Let’s have a look around: isn’t Sarkozy France’s closest match to Berlusconi? Has anyone ever considered the almost Italian quality of Spanish television? Sure, the patina of respectability still presiding over UK and Germany leaders is enduring in comparison, this being arguably due to the post-imperial prestige of the former and the historical burden haunting the latter, alongside their Protestantism – but there is a good chance that, not too far in the future, they will join their Mediterranean catholic counterparts into a common quest for the next populist leader. Not as crass as Berlusconi maybe, and yet not too far removed from his ultimate goal: filling Parliament with the toxic chitchat of TV shows. Nicholas Sarkozy parading his ersatz gaullism works as a pale dismissal for the grande peur that French banks, and with them the whole country’s long gone grandeur – are going to go down. Other than that, he is made of the same, if only less coarse, clay. Himself a media savvy, he knows all too well that laughing about Berlusconi with Merkel is an excellent way to distance himself by the sinisterly similar object of his derision, a guy behind whom he is trailing.
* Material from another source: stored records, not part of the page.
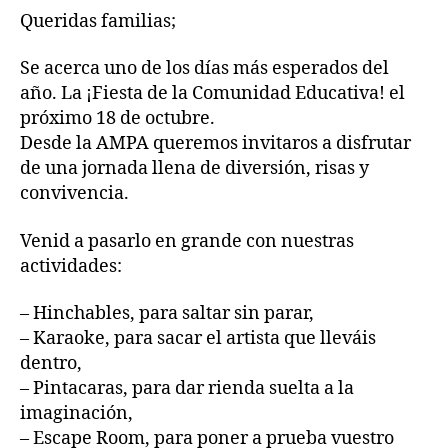
Queridas familias;
Se acerca uno de los días más esperados del
año. La ¡Fiesta de la Comunidad Educativa! el
próximo 18 de octubre.
Desde la AMPA queremos invitaros a disfrutar
de una jornada llena de diversión, risas y
convivencia.
Venid a pasarlo en grande con nuestras
actividades:
– Hinchables, para saltar sin parar,
– Karaoke, para sacar el artista que lleváis
dentro,
– Pintacaras, para dar rienda suelta a la
imaginación,
– Escape Room, para poner a prueba vuestro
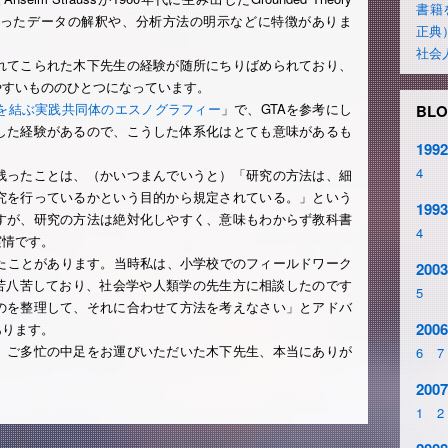
書籍
脈に沿ったデータの解釈や、分析方法の明示などに特徴がありま
正典
社会
れてこられた木下先生の経験が随所にちりばめられており、
やすいもののひとつになっています。
を結ぶ実践共同体のエスノグラフィー
」で、GTAを参考にし
BLO
した経験があるので、こうした体系化はとても意味があるも
1992
4
残ったことは、（かいつまんでいうと）「研究の方法は、細
究を行っているかという目的から規定されている。」という
1993
すが、研究の方法は絶対化しやすく、意味もわからず教科書
4
実情です。
れたことがあります。当時私は、小学校でのフィールドワーク
2003
四苦八苦しており、社会学や人類学の先生方に相談したのです
5
のを整理して、それに合わせて方法を考えなさい」とアドバ
2006
あります。
。ご多忙の中足をお運びいただいた木下先生、本当にありが
6
7
2007
1
2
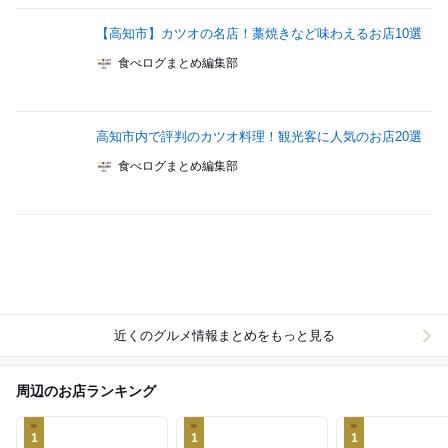
【高知市】カツオの名店！藁焼きなど味わえるお店10選
食べログまとめ編集部
高知市内で評判のカツオ料理！観光客に人気のお店20選
食べログまとめ編集部
近くのグルメ情報まとめをもっと見る
周辺のお店ランキング
1
1
1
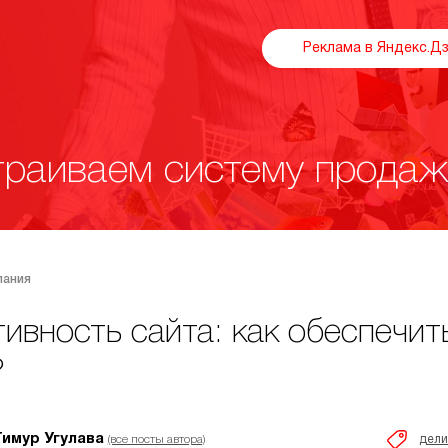
Реклама в Яндекс.Д
раиваем систему продаж
пания
ивность сайта: как обеспечит
?
Тимур Угулава
дел
(все посты автора)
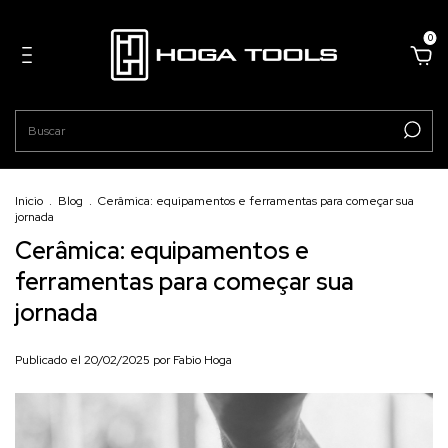
0
Inicio
.
Blog
.
Cerâmica: equipamentos e ferramentas para começar sua
jornada
Cerâmica: equipamentos e
ferramentas para começar sua
jornada
Publicado el 20/02/2025 por Fabio Hoga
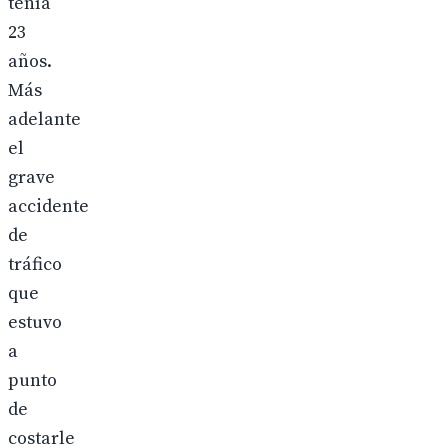
tenía
23
años.
Más
adelante
el
grave
accidente
de
tráfico
que
estuvo
a
punto
de
costarle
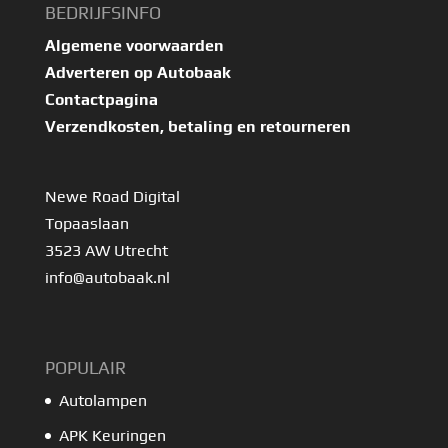
BEDRIJFSINFO
Algemene voorwaarden
Adverteren op Autobaak
Contactpagina
Verzendkosten, betaling en retourneren
Newe Road Digital
Topaaslaan
3523 AW Utrecht
info@autobaak.nl
POPULAIR
Autolampen
APK Keuringen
As with Fascism, I’m afraid Italy will soon be seen as having got there first. Only, this time with berlusconism, the new post-political ideology capable of morphing into different physiognomies, according to the culture it will grow into; a way to speed up and clumsily adjust to the Italian specific situation the entering of Europe in the realm of early third millennium media-driven late capitalist sameness.
He seems to be gone for now, but his legacy will stay. He might have changed Europe for ever. Do expect more of him, in every sense.